Overigens zijn (harde) criteria wel in de maak. Een dikwijls geconstateerd verschijnsel is dat rechters de gaten in de
vreemdelingenwetgeving niet accepteren en vervolgens uitspraken doen die het gevoerde beleid van de overheid
dwarsbomen. Als reactie daarop worden dan criteria ontworpen, die de gaten in de wetgeving weer moeten opvullen.
6 ILLEGAAL GEWORDEN ASIELZOEKERS
AFGEWEZEN ASIELZOEKERS
Als een asielverzoek wordt ingediend kan deze worden toegewezen of afgewezen. Na een afwijzing kan nog bezwaar
worden aangetekend en in beroep worden gegaan. Maar degenen die definitief worden afgewezen, worden gesommeerd
Nederland binnen één etmaal te verlaten. Het kan gebeuren dat de IND hen naar een grensplaats brengt of hen op de
trein zet met een enkele reis richting België of Duitsland. Dit wordt 'vreemdelingen gecontroleerd uitreizen' genoemd.

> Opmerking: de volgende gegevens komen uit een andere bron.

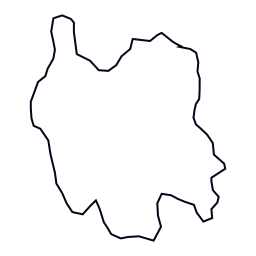 Geumsan-gun, South Chungcheong, South Korea (Mercator projection)
{"feature_id": "91817680B68842805087026", "entity_name": "Geumsan-gun", "entity_type": "district", "adm_level": 2, "iso_a3": "KOR", "parent_name": "South Korea", "parent_adm1": "South Chungcheong", "projection": "mercator", "projection_center": [127.492, 36.118], "detail": "fine", "context": "isolated", "style": "outline", "palette": "ink", "viewbox_px": 256, "rotation_deg": 0, "n_neighbors": 0, "source": "geoboundaries", "source_scale": "gbopen_adm2", "svg_char_len": 1114}
<svg xmlns="http://www.w3.org/2000/svg" viewBox="0 0 256 256"><path d="M90.0,60.7L76.8,54.1L73.9,32.2L73.9,22.7L71.0,19.0L62.2,15.4L53.4,18.3L51.2,31.5L53.4,41.7L54.9,49.7L53.4,58.5L47.6,68.8L45.4,76.1L38.1,81.9L30.8,101.7L30.8,108.3L31.5,118.5L32.0,120.1L33.7,125.8L40.3,128.7L48.3,140.4L50.5,154.3L54.9,172.6L56.4,183.6L62.2,193.1L66.6,203.3L68.7,206.5L72.4,212.1L82.7,214.3L90.7,205.5L95.9,200.4L99.5,208.5L103.9,222.4L106.8,226.7L111.2,234.1L120.7,238.4L128.0,237.0L139.0,236.3L153.6,240.6L155.5,237.1L161.0,226.7L158.0,215.8L157.3,203.3L161.7,193.8L171.2,195.3L177.8,198.9L185.1,201.9L193.9,204.8L196.8,212.8L203.4,221.6L212.2,218.0L211.4,209.2L217.3,202.6L218.7,196.8L212.9,190.2L211.4,181.4L211.4,177.7L225.2,168.8L224.2,163.7L213.9,154.6L212.8,143.1L207.1,134.6L200.6,128.5L195.9,124.3L193.5,117.7L194.5,110.2L195.9,104.1L199.2,99.0L199.6,90.6L199.7,78.3L197.5,71.7L198.3,62.2L196.1,52.7L190.2,49.0L179.2,46.8L180.7,46.1L176.3,43.9L172.7,41.7L161.7,32.9L157.3,35.1L150.0,41.0L132.7,39.0L130.2,49.0L121.5,56.3L116.3,65.1L108.3,70.9L98.8,70.2L90.0,60.7Z" fill="none" stroke="#020617" stroke-width="2"/></svg>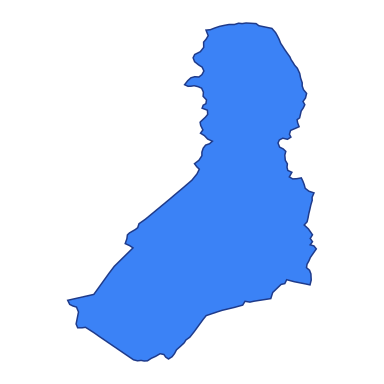 Paripiranga, Bahia, Brazil (Mercator projection)
{"feature_id": "56859067B65778580643910", "entity_name": "Paripiranga", "entity_type": "district", "adm_level": 2, "iso_a3": "BRA", "parent_name": "Brazil", "parent_adm1": "Bahia", "projection": "mercator", "projection_center": [-37.888, -10.599], "detail": "fine", "context": "isolated", "style": "filled", "palette": "blue", "viewbox_px": 384, "rotation_deg": 0, "n_neighbors": 0, "source": "geoboundaries", "source_scale": "gbopen_adm2", "svg_char_len": 2566}
<svg xmlns="http://www.w3.org/2000/svg" viewBox="0 0 384 384"><path d="M271.9,28.4L262.1,26.4L258.8,25.7L256.1,23.6L252.8,23.4L249.8,23.2L246.0,23.0L242.1,23.6L238.6,23.2L234.4,24.5L229.0,24.5L224.1,25.4L219.5,26.4L214.7,28.0L210.4,29.7L206.0,30.1L208.2,35.7L206.1,39.2L203.6,42.1L203.7,47.4L200.3,51.7L194.7,54.5L193.1,57.8L194.6,61.7L198.6,64.9L202.1,67.1L203.9,71.0L201.9,74.7L198.9,77.0L194.8,76.7L190.9,77.8L187.8,80.6L184.6,84.7L188.0,86.3L191.1,86.2L194.1,85.7L198.2,86.7L201.6,88.2L203.4,92.1L203.1,96.3L206.5,99.9L205.9,103.7L203.2,105.2L202.1,108.2L207.4,110.2L207.7,114.4L205.4,117.2L202.7,119.7L200.1,122.2L200.7,125.5L202.9,129.9L200.5,133.2L204.4,135.6L207.7,139.1L212.4,141.2L209.6,143.7L205.6,145.1L203.2,148.2L201.9,152.1L201.9,155.7L199.0,160.2L194.5,163.7L196.8,166.8L199.3,169.2L197.0,173.9L191.9,180.2L182.6,188.2L174.5,195.0L169.1,199.6L145.4,219.2L142.7,221.1L139.0,223.7L137.7,227.7L135.2,229.6L132.4,231.2L129.5,232.9L127.4,234.9L126.9,238.7L125.2,243.6L129.6,245.6L133.0,247.9L114.3,266.3L109.0,273.3L99.8,286.1L93.8,294.4L67.7,300.3L69.7,304.4L72.9,306.0L76.5,307.1L78.5,312.0L76.1,324.0L77.7,327.8L82.0,327.8L85.5,327.3L93.8,332.6L99.6,336.7L133.5,359.8L137.5,360.8L141.1,360.4L144.2,361.0L147.5,360.8L151.3,358.3L155.7,356.3L160.1,353.7L163.9,354.5L165.7,357.1L168.5,359.0L172.1,356.7L174.5,353.6L176.5,349.8L180.9,345.9L184.2,342.8L185.9,340.0L189.9,337.1L194.1,331.8L203.2,319.3L206.2,315.6L216.9,312.0L222.2,310.3L234.4,307.4L242.7,305.1L245.0,301.3L249.9,302.1L254.0,301.2L270.8,298.6L272.7,292.5L281.1,284.4L284.8,283.6L286.7,279.7L294.2,281.7L305.9,284.0L310.0,284.9L311.2,280.1L310.9,273.9L309.5,270.2L306.5,267.7L307.0,264.3L308.9,260.9L310.4,257.4L316.3,248.9L313.9,245.9L310.2,244.8L312.5,241.7L310.2,238.5L312.5,234.8L308.4,228.9L304.2,225.0L307.1,221.8L308.1,217.6L308.8,213.7L309.9,209.2L310.9,204.7L312.2,200.4L312.1,197.3L314.0,192.9L308.9,191.2L305.2,188.3L304.2,184.6L302.9,181.2L301.3,177.9L296.8,178.7L292.7,178.9L289.3,176.9L291.9,172.3L287.8,170.4L287.0,167.2L287.4,163.9L285.3,160.3L284.8,155.1L285.8,151.4L283.2,148.9L279.6,147.1L278.0,143.0L279.4,139.9L282.8,138.2L287.5,139.3L290.9,137.1L289.4,134.3L290.6,130.4L295.8,128.2L299.1,126.7L297.6,122.7L297.1,119.7L299.6,117.9L300.4,114.5L301.2,111.0L303.3,107.9L304.8,104.7L303.0,101.5L305.5,98.0L306.6,93.4L303.5,89.7L302.2,86.0L302.2,82.8L300.6,78.0L299.7,73.4L297.3,68.2L294.6,65.2L293.0,62.5L291.1,59.7L289.9,56.9L287.1,53.0L284.4,49.1L282.5,46.1L280.7,43.4L279.1,39.3L277.3,35.7L275.5,32.5L271.9,28.4Z" fill="#3b82f6" stroke="#1e3a8a" stroke-width="1.5"/></svg>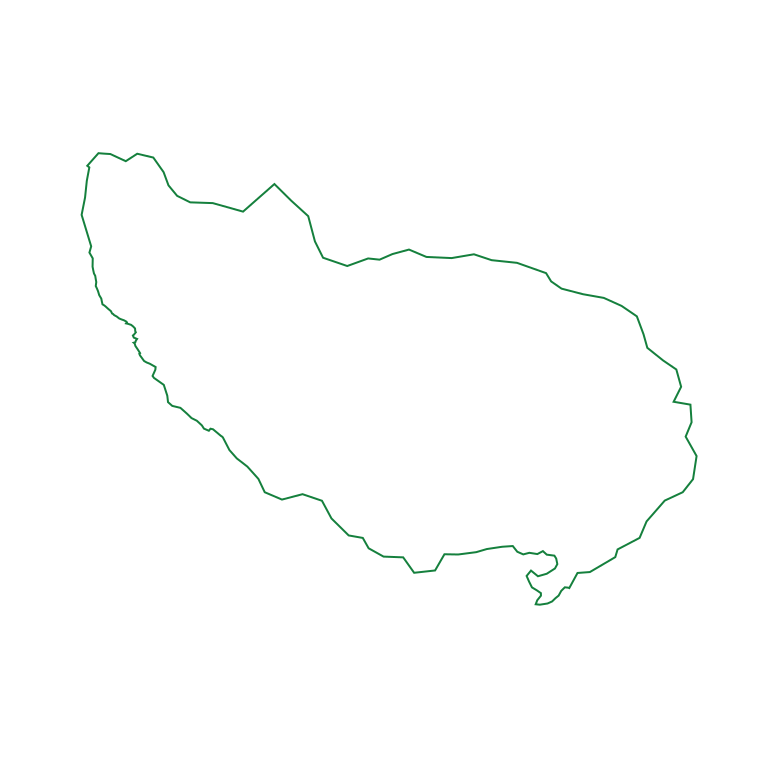 Arsos Lemesou, Limassol, Cyprus, rotated 276°
{"feature_id": "46923920B44205206050617", "entity_name": "Arsos Lemesou", "entity_type": "district", "adm_level": 2, "iso_a3": "CYP", "parent_name": "Cyprus", "parent_adm1": "Limassol", "projection": "natural_earth1", "projection_center": [32.763, 34.84], "detail": "fine", "context": "isolated", "style": "outline", "palette": "green", "viewbox_px": 768, "rotation_deg": 276, "n_neighbors": 0, "source": "geoboundaries", "source_scale": "gbopen_adm2", "svg_char_len": 2372}
<svg xmlns="http://www.w3.org/2000/svg" viewBox="0 0 768 768"><g transform="rotate(276 384 384)"><path d="M315.3,227.3L315.1,227.9L314.1,229.3L302.1,237.2L294.6,245.4L287.6,256.7L276.5,269.0L263.9,276.7L258.4,294.6L265.9,314.5L261.4,334.5L244.8,345.8L229.7,364.7L228.7,379.0L219.0,385.9L212.3,401.6L213.6,421.2L199.4,433.7L203.9,454.3L221.0,461.9L222.2,475.6L226.4,493.3L230.6,503.5L234.5,518.6L236.3,529.0L231.1,534.1L229.1,540.3L231.3,546.2L230.9,554.3L234.4,559.5L231.3,563.7L231.1,571.4L228.4,573.5L223.0,575.2L218.4,573.3L212.3,565.7L208.9,557.2L213.8,549.7L208.0,545.9L202.7,548.9L197.2,552.4L194.8,557.5L192.4,561.9L189.9,562.2L184.9,559.0L180.8,557.9L180.8,562.0L182.8,569.6L185.3,573.9L188.9,576.9L191.8,579.8L196.8,581.9L200.7,585.1L200.7,588.6L200.4,589.6L216.3,596.2L218.5,608.4L236.0,632.1L243.9,633.6L257.7,654.3L274.8,659.5L297.4,675.4L307.6,692.4L321.7,701.3L345.0,702.4L363.2,689.5L378.1,693.9L395.5,690.9L396.6,673.9L412.3,679.8L429.0,673.2L436.6,659.1L447.5,642.1L460.6,636.9L477.7,628.4L479.4,625.3L486.5,612.1L492.6,593.6L494.1,572.5L497.4,550.6L503.5,539.5L511.2,533.6L518.4,503.6L518.4,478.1L522.4,459.9L516.3,438.1L514.8,412.9L520.3,394.8L514.1,378.8L507.2,366.6L507.2,355.1L497.5,335.1L503.2,310.2L518.6,300.4L543.0,291.1L556.6,272.6L571.4,254.1L540.7,225.8L546.0,194.8L544.4,172.3L549.5,158.6L559.0,148.9L571.6,142.7L585.1,130.9L587.2,114.5L578.6,103.9L584.1,87.8L583.8,80.5L583.7,75.9L570.0,66.1L568.6,68.3L555.0,67.2L538.2,67.2L520.6,65.6L490.3,78.4L483.9,77.3L478.5,81.2L470.2,81.9L466.9,82.9L463.6,84.0L461.4,85.5L458.4,86.3L455.3,87.2L451.3,87.1L449.0,88.5L446.4,89.9L442.6,91.5L439.4,93.9L436.8,94.7L433.8,95.7L432.9,97.6L432.0,99.0L430.0,101.7L427.9,104.8L425.7,106.2L425.2,107.4L424.3,108.4L423.2,111.1L421.5,113.8L420.8,116.1L420.2,118.7L419.1,121.3L418.4,121.9L417.3,121.2L417.1,123.0L416.4,126.3L415.0,128.5L413.2,130.6L410.5,131.1L409.5,131.8L406.9,130.1L406.0,129.2L404.0,130.3L403.0,133.7L401.2,132.7L399.5,132.3L398.9,130.8L398.2,131.8L395.8,132.8L393.1,135.1L389.2,138.2L388.5,137.5L387.0,138.3L381.8,143.0L380.6,145.7L379.7,148.9L377.0,155.1L374.3,155.1L367.8,153.0L366.0,154.6L363.2,159.6L360.1,165.1L349.7,169.7L343.4,171.1L340.1,175.7L339.0,184.0L336.3,187.8L333.7,191.4L330.0,196.1L327.9,201.7L323.8,207.2L320.8,209.6L319.2,214.7L321.4,216.1L321.1,218.7L315.3,227.3Z" fill="none" stroke="#15803d" stroke-width="2"/></g></svg>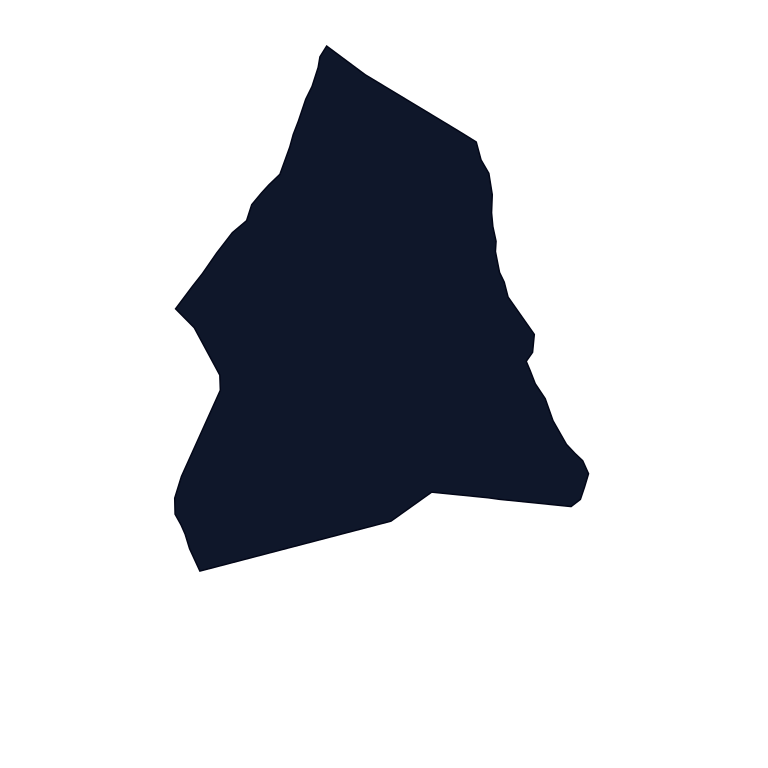 Marcolândia, Piauí, Brazil (orthographic projection), rotated 122°
{"feature_id": "56859067B6575559229154", "entity_name": "Marcolândia", "entity_type": "district", "adm_level": 2, "iso_a3": "BRA", "parent_name": "Brazil", "parent_adm1": "Piauí", "projection": "orthographic", "projection_center": [-40.748, -7.416], "detail": "fine", "context": "isolated", "style": "filled", "palette": "ink", "viewbox_px": 768, "rotation_deg": 122, "n_neighbors": 0, "source": "geoboundaries", "source_scale": "gbopen_adm2", "svg_char_len": 903}
<svg xmlns="http://www.w3.org/2000/svg" viewBox="0 0 768 768"><g transform="rotate(122 384 384)"><path d="M388.8,160.4L377.8,156.3L365.2,159.3L351.7,163.0L343.8,174.8L341.7,185.2L338.5,197.3L325.6,221.2L311.0,239.5L303.6,255.9L295.3,267.0L289.4,275.4L278.4,274.8L262.3,282.8L244.5,324.9L233.9,336.0L228.2,345.1L212.6,359.7L203.6,364.6L192.8,375.1L181.8,383.5L166.1,392.5L149.8,406.7L142.5,420.5L129.9,434.0L129.9,445.7L130.1,464.2L131.7,563.9L127.8,611.7L140.5,611.7L150.4,607.6L169.8,602.7L183.9,601.3L206.5,595.9L220.5,593.2L232.9,589.5L261.3,583.4L275.9,587.1L286.7,589.1L302.0,591.2L318.3,587.1L336.0,592.8L361.5,595.3L386.7,596.5L402.4,598.2L430.7,600.6L436.8,574.8L463.5,527.9L476.0,519.5L569.7,506.8L591.7,501.0L605.1,492.2L611.0,481.5L616.7,473.1L626.7,461.6L640.2,441.0L496.6,305.4L450.5,286.3L425.3,235.4L420.6,224.9L388.8,160.4Z" fill="#0f172a" stroke="#020617" stroke-width="1.5"/></g></svg>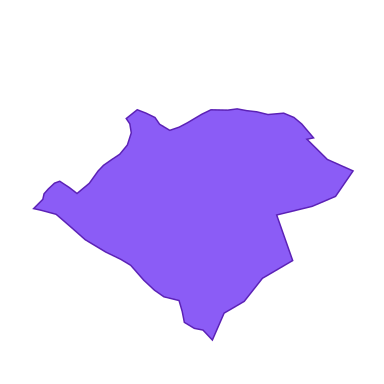 the district of Kontemenos, Cyprus, rotated 301°
{"feature_id": "46923920B62470816278945", "entity_name": "Kontemenos", "entity_type": "district", "adm_level": 2, "iso_a3": "CYP", "parent_name": "Cyprus", "parent_adm1": "", "projection": "equal_earth", "projection_center": [33.133, 35.268], "detail": "fine", "context": "isolated", "style": "filled", "palette": "violet", "viewbox_px": 384, "rotation_deg": 301, "n_neighbors": 0, "source": "geoboundaries", "source_scale": "gbopen_adm2", "svg_char_len": 899}
<svg xmlns="http://www.w3.org/2000/svg" viewBox="0 0 384 384"><g transform="rotate(301 192 192)"><path d="M185.1,313.6L215.9,276.4L241.6,302.4L262.2,317.3L293.0,319.2L289.6,291.2L296.4,263.3L301.0,268.3L306.8,251.1L308.4,241.0L306.8,230.0L297.5,217.2L294.1,206.2L289.9,197.0L286.5,187.9L280.6,180.5L272.2,165.9L263.8,160.4L248.6,152.2L241.0,147.6L233.4,141.2L233.4,135.7L233.4,129.3L236.8,121.9L235.9,111.9L234.3,102.7L221.1,97.8L218.4,103.6L211.4,109.5L199.0,112.4L187.1,110.6L178.5,106.5L169.3,102.4L161.7,100.7L146.6,99.5L131.5,94.2L132.6,84.9L133.1,73.1L128.8,69.6L120.7,67.3L114.3,66.1L108.9,67.9L96.2,64.8L98.4,71.3L102.9,87.0L99.9,104.4L96.1,125.1L96.1,149.1L97.6,165.6L97.6,177.2L91.5,196.3L88.5,210.4L87.7,221.9L92.3,236.8L84.6,245.1L76.3,252.6L76.3,264.2L79.3,272.5L75.6,285.7L104.7,281.9L125.2,293.1L154.3,296.8L185.1,313.6Z" fill="#8b5cf6" stroke="#5b21b6" stroke-width="1.5"/></g></svg>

UITGEPROCEDEERDE ASIELZOEKERS
Asielzoekers die aan het einde van hun asielprocedure geen toestemming krijgen in Nederland te blijven, worden niet
altijd werkelijk teruggestuurd naar het land van herkomst. In 1995 werden er 2351 uitgeprocedeerden onder toezicht naar
het land van herkomst teruggestuurd, ofwel uitgezet. Van de overige 12.158 mensen is een deel zelfstandig uit de opvang
vertrokken om uitzetting te voorkomen. Wanneer de VD bij controle op het reguliere opvangadres constateert dat de
uitgeprocedeerden zijn verdwenen, worden zij 'administratief verwijderd' genoemd. Ook zijn er uitgeprocedeerden die
technisch, beleidsmatig of medisch moeilijk uitzetbaar zijn. Als pogingen van de VD om technisch moeilijk verwijderbare
asielzoekers uit te zetten op niets uitlopen, worden zij gesommeerd Nederland te verlaten. Geven zij hieraan geen gehoor
dan vallen zij ook onder de categorie 'administratief verwijderd'. De uitgeprocedeerde asielzoekers die niet worden
uitgezet belanden waarschijnlijk allemaal in de illegaliteit.